While Novartis spoke of regulatory delays of up to five months caused by COVID-19, it said it was confident of maintaining the US Food and Drug Administration (FDA) action date of December 23.
But it was not COVID that turned out to be the problem, but rather the Italian drug product plant. According to a Novartis spokesperson, the FDA issued a Complete Response Letter (CRL) stating that it could not “approve the NDA by the Prescription Drug User Fee Act (PDUFA) action date of December 23, 2020, due to unresolved facility inspection-related conditions.”
We were told: “The conditions will be conveyed to the third-party European manufacturing facility within 10 business days. Satisfactory resolution of these conditions is required before the Novartis NDA may be approved.”
The facility in question is Corden Pharma Caponago, located just outside Milan, Italy, it was confirmed. The contract development and manufacturing organization (CDMO) is responsible for Leqvio’s drug product manufacturing, having been contracted by Leqvio’s developer The Medicines Company. (In 2013, Alnylam licensed inclisiran to The Medicines Company. Novartis acquired The Medicines Company for $9.7 billion in January 2020.)
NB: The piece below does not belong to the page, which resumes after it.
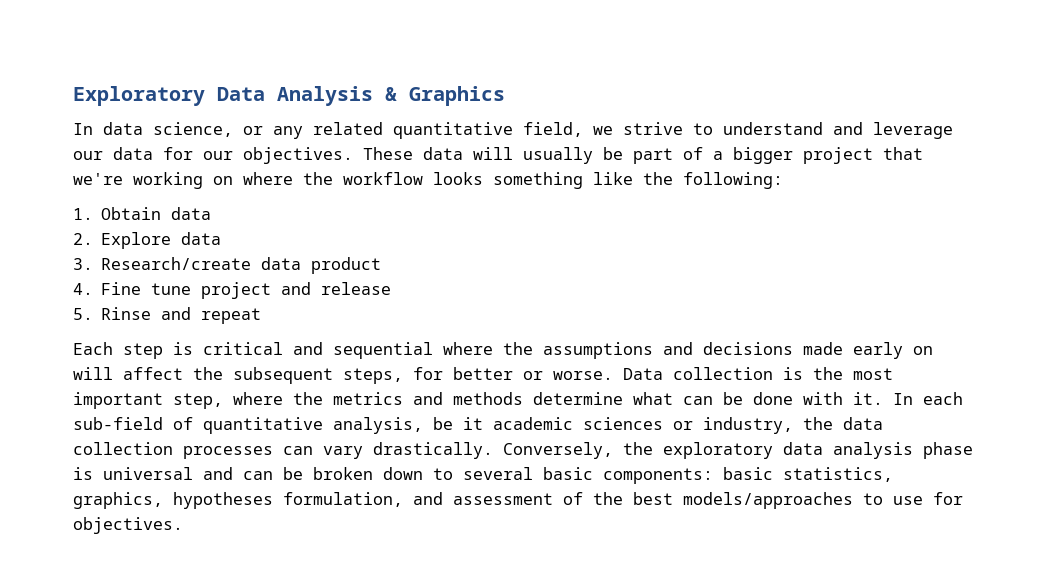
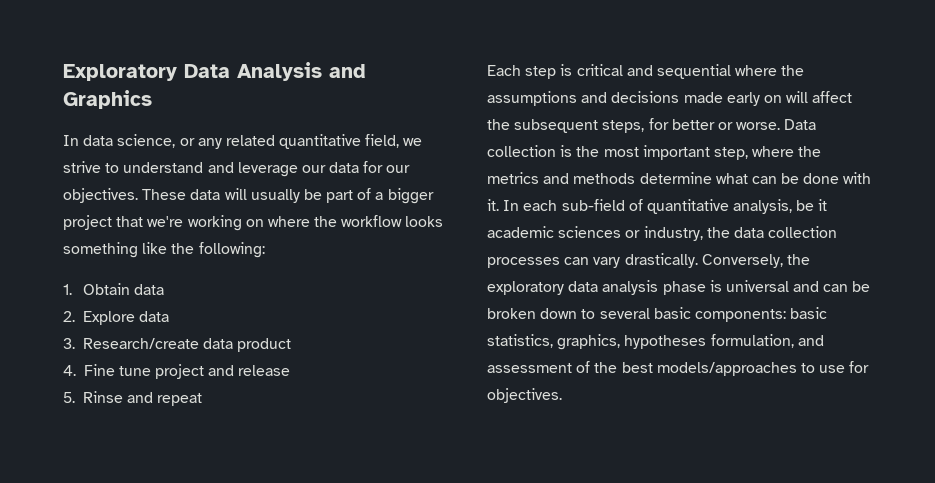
[385,87,397,101] & -> [329,64,366,78] and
Inclisiran is a subcutaneously administered siRNA that prevents the production of PCSK9 and has been developed as a potential treatment for hypercholesterolemia. The drug became the first and only approved siRNA low-density lipoprotein cholesterol (LDL-C) lowering treatment in Europe when the European Commission gave Novartis the thumbs up on December 11.
As for the US, Novartis was unable to detail its new approval timeline.
“We expect to have more clarity on timing in the coming weeks when we meet with both the third-party manufacturer and the FDA. Since the CRL is not related to safety or efficacy concerns, we are hopeful that the third-party facility inspection-related conditions can be resolved as quickly as possible. However, if FDA decides an inspection is required the timing will be dependent on FDA’s ability to restart foreign inspections.”